US artificial intelligence giant Anthropic, the company behind Claude, which dethroned ChatGPT at No. 1 on the App Store after a falling out over AI guardrails with the Trump administration Pentagon, will open at office in Sydney.
It will be Anthropic’s fourth Asia-Pacific base, alongside Tokyo, Bengaluru, and Seoul.
Anthropic’s US executives will visit Australia at the end of March to sign local partnerships and meet with customers and policymakers.
The Australian move comes as the business is mired in an existential battle with the Trump administration over how its AI is used by the military.
US legal fight
On Monday Anthropic began legal action in California over being blacklisted because the US startup refused to let the Pentagon to use its AI to surveil US citizens or deploy autonomous weapons.
US Defense Secretary Pete Hegseth designated Anthropic a supply-chain risk when CEO Dario Amodei refused to remove guardrails.
“These actions are unprecedented and unlawful. The Constitution does not allow the government to wield its enormous power to punish a company for its protected speech,” Anthropic’s lawsuit said, seeking to overturn the designation.
OpenAI’s Sam Altman cut a deal with the Pentagon days later, sparking a blacklash against its product ChatGPT, pushing Claude to the top of the app charts as AI users voted with their downloads. Altman has been in damage control trying to justify the deal since.
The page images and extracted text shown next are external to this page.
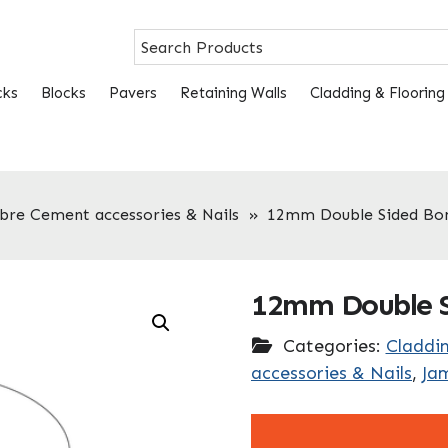
cks
Blocks
Pavers
Retaining Walls
Cladding & Flooring
ibre Cement accessories & Nails
»
12mm Double Sided Bo
12mm Double S
Categories:
Claddin
accessories & Nails
,
Ja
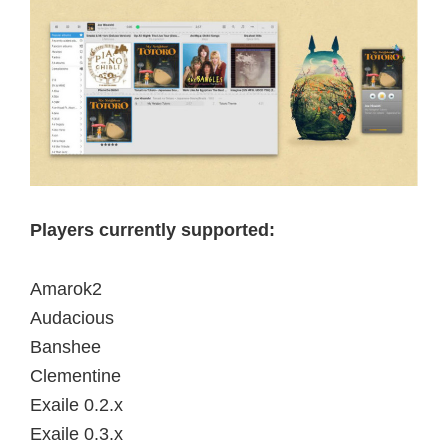
Players currently supported:
Amarok2
Audacious
Banshee
Clementine
Exaile 0.2.x
Exaile 0.3.x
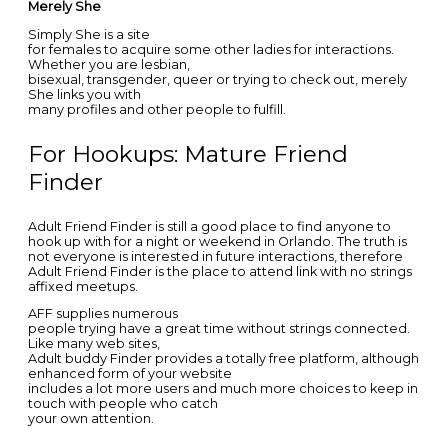
Merely She
Simply She is a site
for females to acquire some other ladies for interactions.
Whether you are lesbian,
bisexual, transgender, queer or trying to check out, merely
She links you with
many profiles and other people to fulfill.
For Hookups: Mature Friend
Finder
Adult Friend Finder is still a good place to find anyone to
hook up with for a night or weekend in Orlando. The truth is
not everyone is interested in future interactions, therefore
Adult Friend Finder is the place to attend link with no strings
affixed meetups.
AFF supplies numerous
people trying have a great time without strings connected.
Like many web sites,
Adult buddy Finder provides a totally free platform, although
enhanced form of your website
includes a lot more users and much more choices to keep in
touch with people who catch
your own attention.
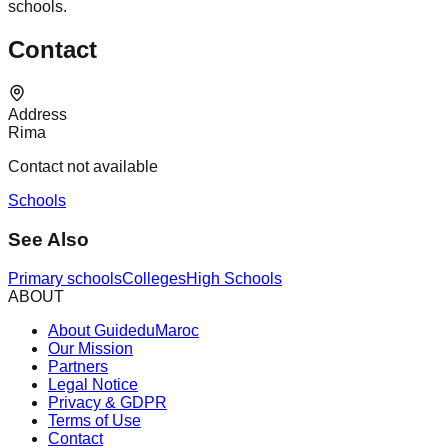
schools.
Contact
Address
Rima
Contact not available
Schools
See Also
Primary schools
Colleges
High Schools
ABOUT
About GuideduMaroc
Our Mission
Partners
Legal Notice
Privacy & GDPR
Terms of Use
Contact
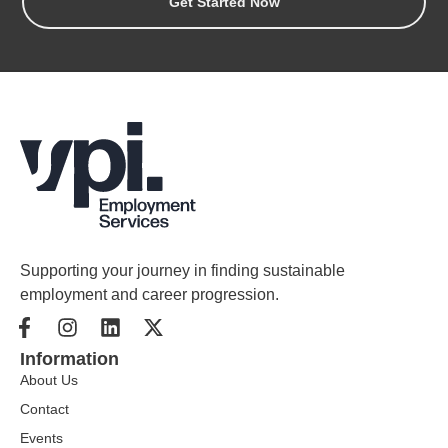
Get Started Now
Supporting your journey in finding sustainable
employment and career progression.
Information
About Us
Contact
Events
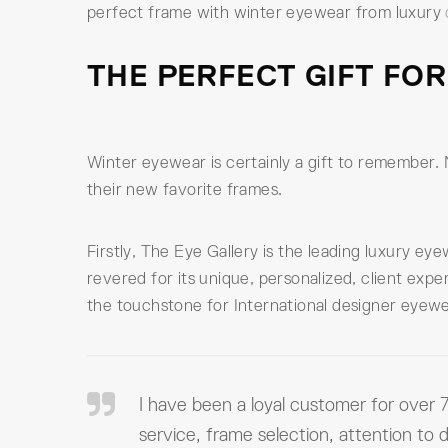
perfect frame with winter eyewear from luxury
THE PERFECT GIFT FOR
Winter eyewear is certainly a gift to remember. 
their new favorite frames.
Firstly, The Eye Gallery is the leading luxury e
revered for its unique, personalized, client exp
the touchstone for International designer eyewe
I have been a loyal customer for over 7
service, frame selection, attention to d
Meanwhile, Anthropic MD of International, Chris Ciauri, said it will hire a team in Sydney, and deepen it engagement with Australian institutions, as well as collaborate on projects that advance Australia’s national interests and priority sectors.
“Establishing a local presence will help us to develop strong partnerships in ANZ and ensure Claude is built with respect for the unique goals, opportunities, and challenges of the region,” he said.
Anthropic counts Canva, Quantium, and CommBank among is customers and says its initial focus will be supporting its enterprise, startup, and research customers.
Australia and New Zealand rank 4th and 8th globally in Claude.ai usage, relative to population, according to our latest Economic Index.
The business said it’s also exploring adding local compute capacity through our third-party partners in Australia, using infrastructure already in place.